1. De verplichting moet strekken tot een dulden of niet doen. Een kwalitatieve verplichting die
bijvoorbeeld inhoudt dat door de schuldenaar bepaald onderhoud moet worden verricht (een
doen) bestaat niet. Het artikel is echter niet van toepassing op verplichtingen die een
rechthebbende beperken in zijn bevoegdheid het goed te vervreemden of te bezwaren (art.
6:252 lid 5 BW).
2. Het moet gaan om registergoederen volgens art. 3:10 BW.
3. Diegene moet het goed onder bijzondere titel verkrijgen.
4. Het beding moet worden neergelegd in een notariële akte en worden ingeschreven in
openbare registers.

Met betrekking tot bovengenoemd voorbeeld houdt dit in dat, indien A en B de verplichting van B in
de vorm van een zogenaamde kwalitatieve verplichting in de zin van art. 6:252 BW gieten, er een
persoonlijke verbintenis met derdenwerking aan passieve zijde ontstaat. Men spreekt in dit verband
ook wel van een erfdienstbaarheid zonder heersend erf.
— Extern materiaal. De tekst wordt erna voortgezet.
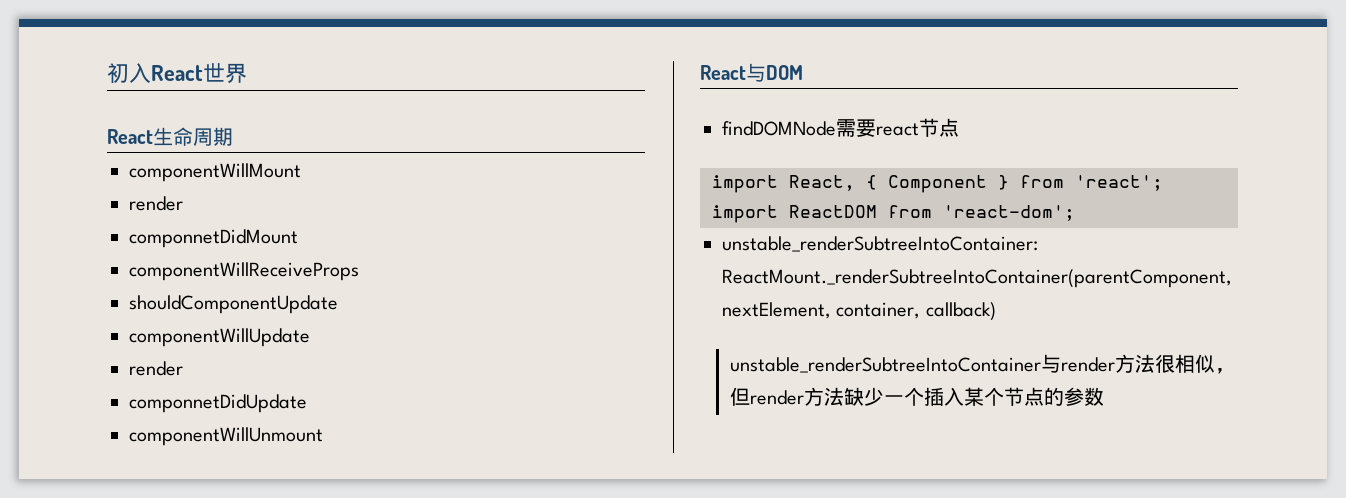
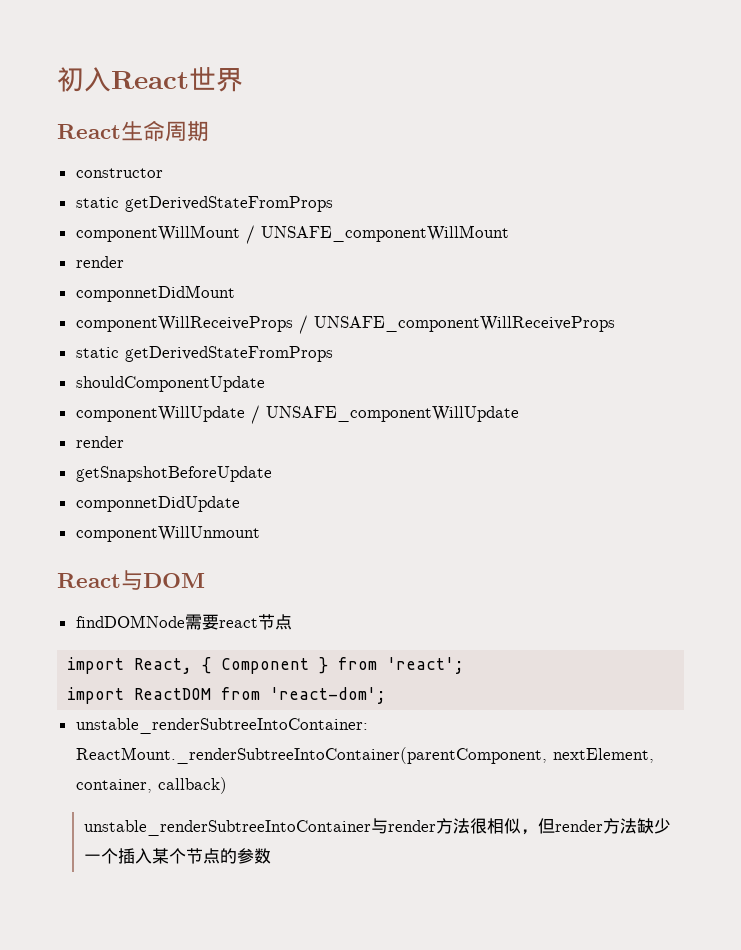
(233, 136) none -> [75,168,163,178] [75,196,333,212] // constructor // static getDerivedStateFromProps
(301, 172) none -> [245,225,509,244] / UNSAFE_componentWillMount
(359, 271) none -> [298,315,615,334] [75,346,333,362] / UNSAFE_componentWillReceiveProps // static getDerivedStateFromProps
[129,361,183,376] // render -> [250,405,519,424] [75,436,124,448] [75,466,272,482] / UNSAFE_componentWillUpdate // render // getSnapshotBeforeUpdate

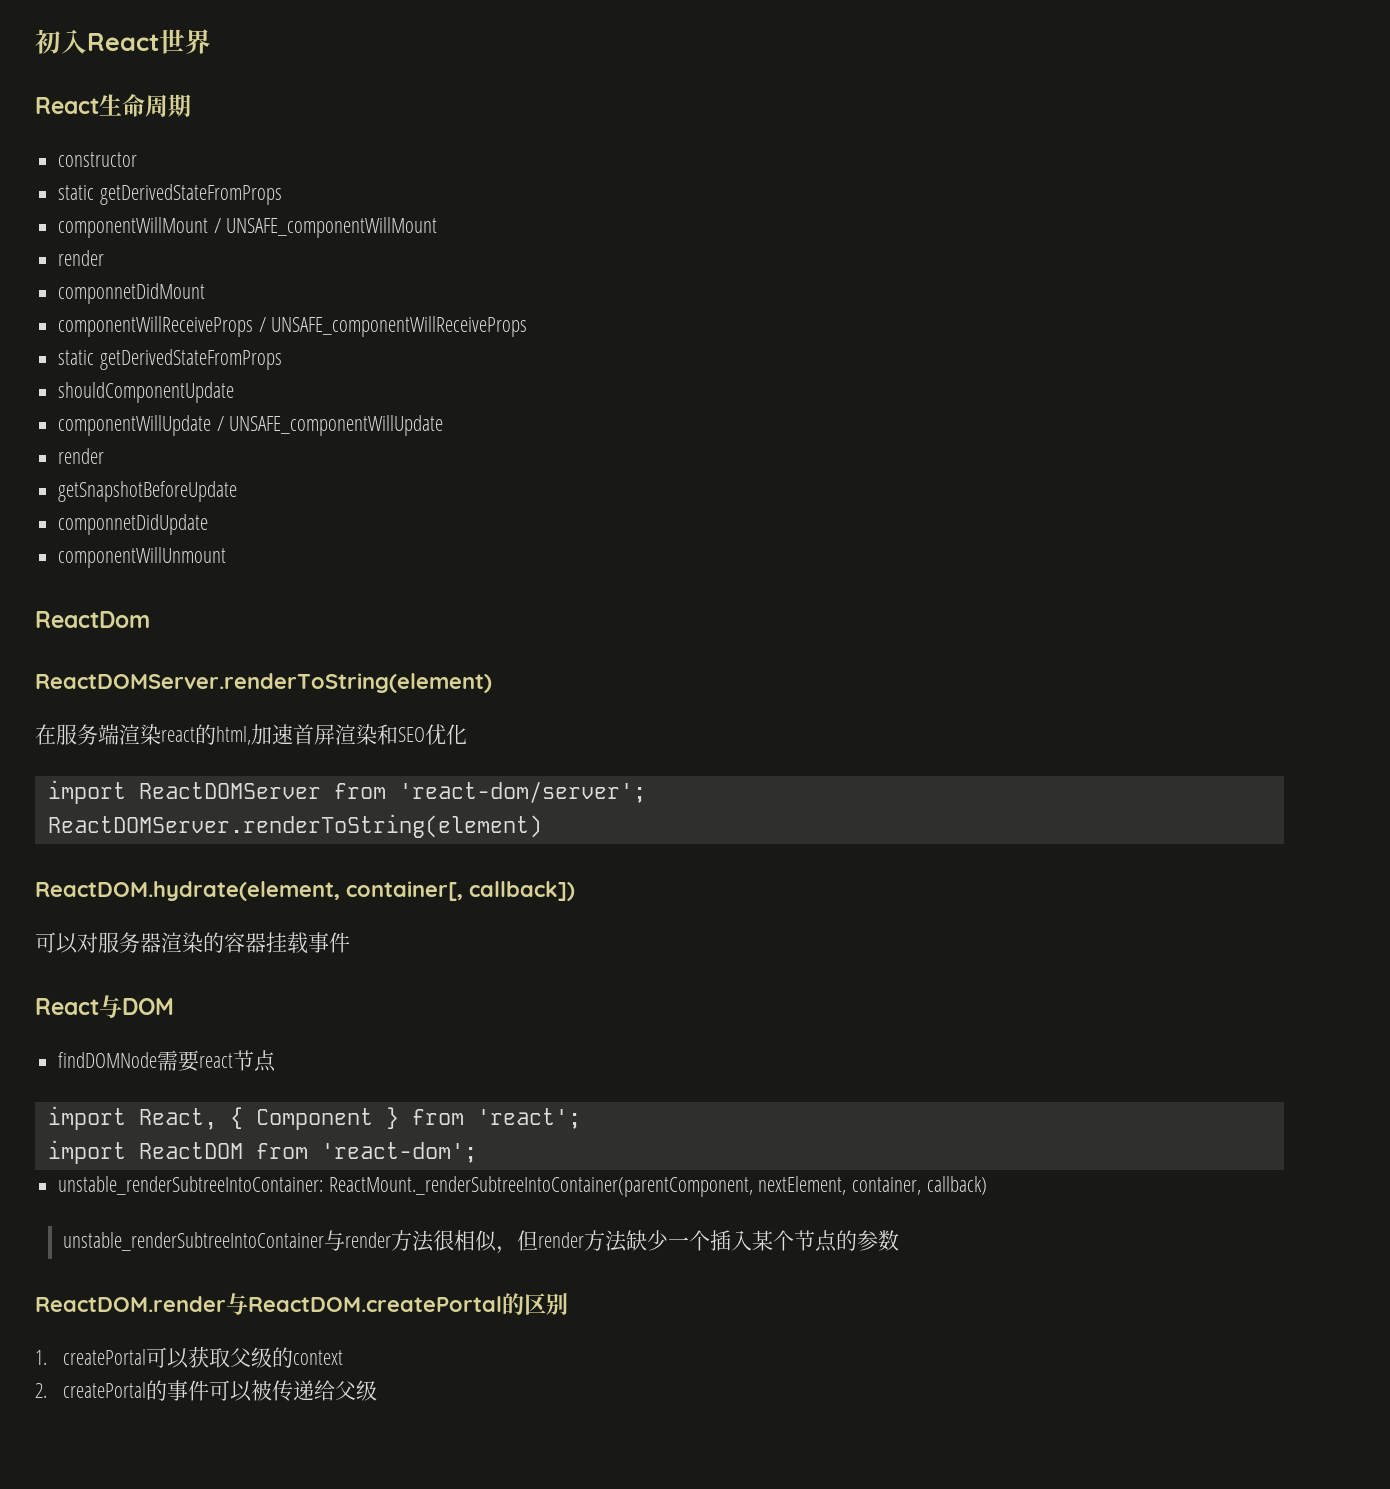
(260, 534) none -> [35,611,150,628] [35,673,492,693] [35,724,467,745] [47,780,646,804] [47,814,542,838] [35,881,575,901] [35,932,350,954] // ReactDom // ReactDOMServer.renderToString(element) // 在服务端渲染react的html,加速首屏渲染和SEO优化 // import ReactDOMServer from 'react-dom/server'; // ReactDOMServer.renderToString(element) // ReactDOM.hydrate(element, container[, callback]) // 可以对服务器渲染的容器挂载事件
(271, 856) none -> [35,1293,568,1315] [35,1346,344,1369] [35,1380,378,1402] // ReactDOM.render与ReactDOM.createPortal的区别 // 1. createPortal可以获取父级的context // 2. createPortal的事件可以被传递给父级

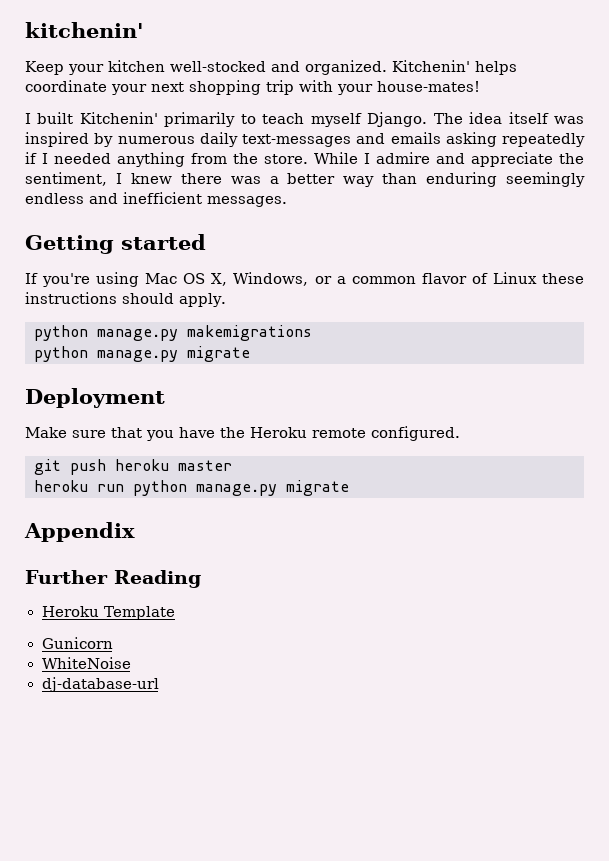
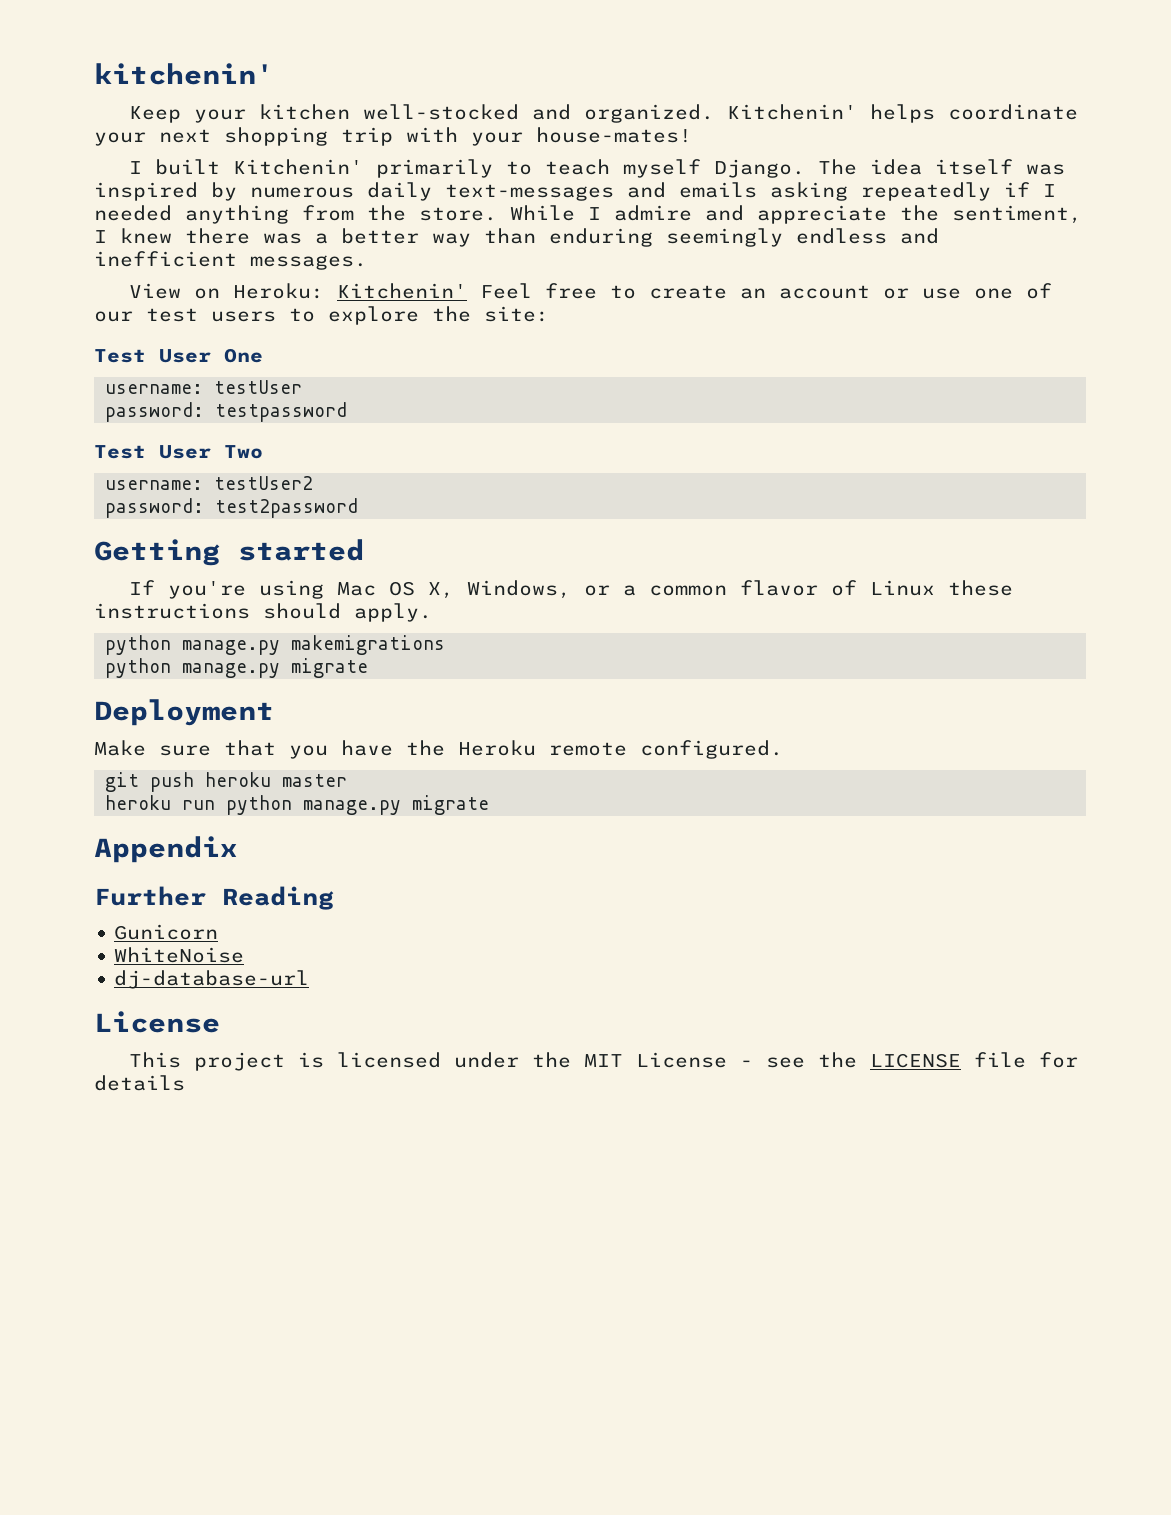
(287, 201) none -> [129,283,1053,299] [94,306,549,325] [94,348,263,363] [105,380,303,394] [105,402,348,422] [94,445,263,459] [105,476,314,490] [105,498,359,518] // View on Heroku: Kitchenin' Feel free to create an account or use one of our test users to explore the site: // Test User One // username: testUser // password: testpassword // Test User Two // username: testUser2 // password: test2password
[41,606,176,620] // Heroku Template -> (334, 898) none
(159, 684) none -> [94,1011,220,1033] [129,1052,1079,1071] [94,1075,185,1091] // License // This project is licensed under the MIT License - see the LICENSE file for details

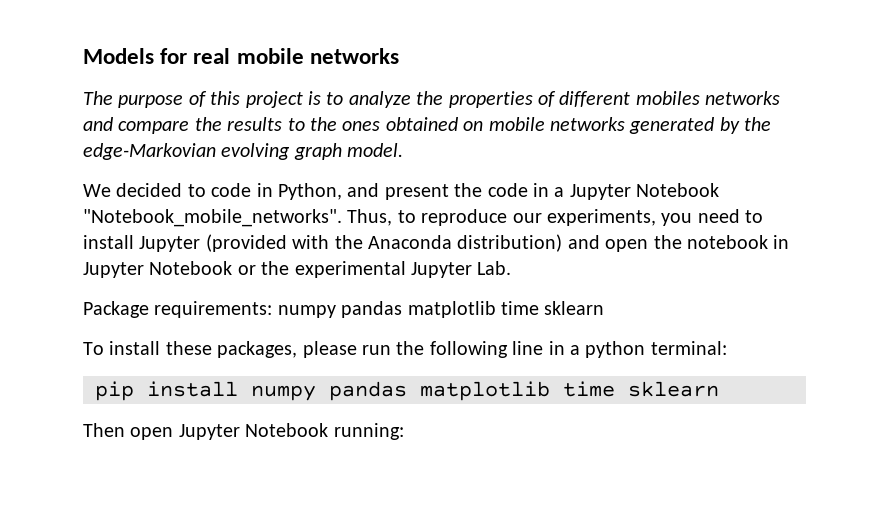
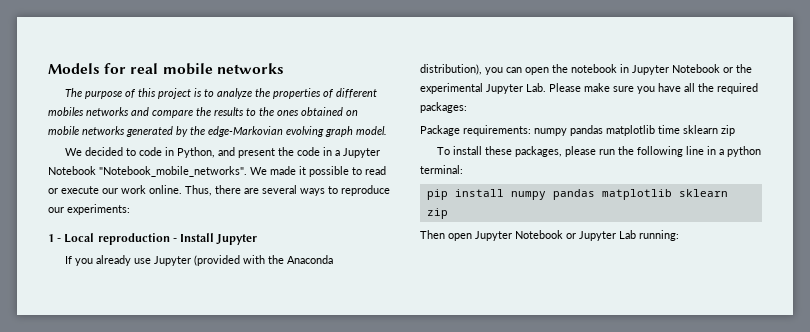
[347,209,764,226] [83,235,134,249] Thus, to reproduce our experiments, you need to install -> [250,166,386,177] [48,185,390,196] [48,204,130,215] [48,233,258,245] [64,255,151,266] We made it possible to read or execute our work online. Thus, there are several ways to reproduce our experiments: // 1 - Local reproduction - Install Jupyter // If you already use
[457,234,600,252] distribution) and -> [420,64,522,75] distribution), you can
(512, 268) none -> [549,83,758,94] [420,102,467,113] Please make sure you have all the required packages:
(605, 308) none -> [721,125,735,136] zip
[563,381,719,397] time sklearn -> [678,189,728,197] [426,208,448,219] sklearn zip
(329, 430) none -> [566,230,636,241] or Jupyter Lab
De persoonlijke verplichting van B gaat
immers over op zijn rechtsopvolger onder bijzondere titel; B – en zijn eventuele rechtsopvolgers –
zullen dus ten aanzien van persoon A moeten blijven dulden dat diegene over zijn terrein zal lopen.
Een kwalitatieve verplichting zorgt daarentegen niet voor derdenwerking aan de actieve zijde.
Eventuele rechtsopvolgers van persoon A hebben dus niet het recht om over het terrein van persoon
B te wandelen.

Een verschil met de erfdienstbaarheid is dat de basis nog steeds een obligatoire overeenkomst is, en
daarmee persoonlijk van aard, terwijl – zoals we al eerder hebben gezien – een erfdienstbaarheid juist
niet toekomt aan een persoon, maar aan een ander erf. De verplichting wordt echter toch kwalitatief
gemaakt, waardoor deze overgaat op verkrijgers van het registergoed waarop de verplichting
betrekking heeft. Dit maakt de kwalitatieve verplichting een handig figuur bij verplichtingen die wel
aan een registergoed moeten blijven kleven, maar aan de kant van de schuldeiser niet afhankelijk
moeten zijn van een heersend erf.

21
Daarnaast is de categorie goederen waarop de kwalitatieve verplichting kan zien uitgebreider; een
erfdienstbaarheid kan namelijk enkel worden gevestigd op een onroerende zaak, terwijl een
kwalitatieve verplichting ziet op registergoederen, waardoor ook bijvoorbeeld teboekgestelde
schepen en luchtvaartuigen onderwerp van een kwalitatieve verplichting kunnen zijn.

Het kettingbeding
Een andere oplossing is het verbintenisrechtelijke kettingbeding. Het kettingbeding bestaat uit een
samenstel van beloften om te zullen contracteren. Dit werkt als volgt: de schuldenaar verbindt zich
tegenover de oorspronkelijke schuldeiser om een concrete verplichting na te komen, de bewuste
verplichting op te leggen aan zijn rechtsopvolger en met deze rechtsopvolger overeen te komen dat
ook hij op zijn beurt zowel de concrete verplichting als de doorgifteverplichting aan zijn opvolgers zal
opleggen. Toegepast op het eerdergenoemde voorbeeld zal het kettingbeding er als volgt uitzien:

A belooft aan B:
1. Ik laat jou over mijn grond wandelen.
2. Ik zal mijn opvolger (C) ertoe verplichten om jou over die grond te laten wandelen.
3. Ik zal C ertoe verplichten om die verplichting op zijn beurt aan zijn opvolger (D) door te geven.
4. Ik zal C ertoe verplichten om de doorgeefverplichting aan zijn opvolgers op te leggen.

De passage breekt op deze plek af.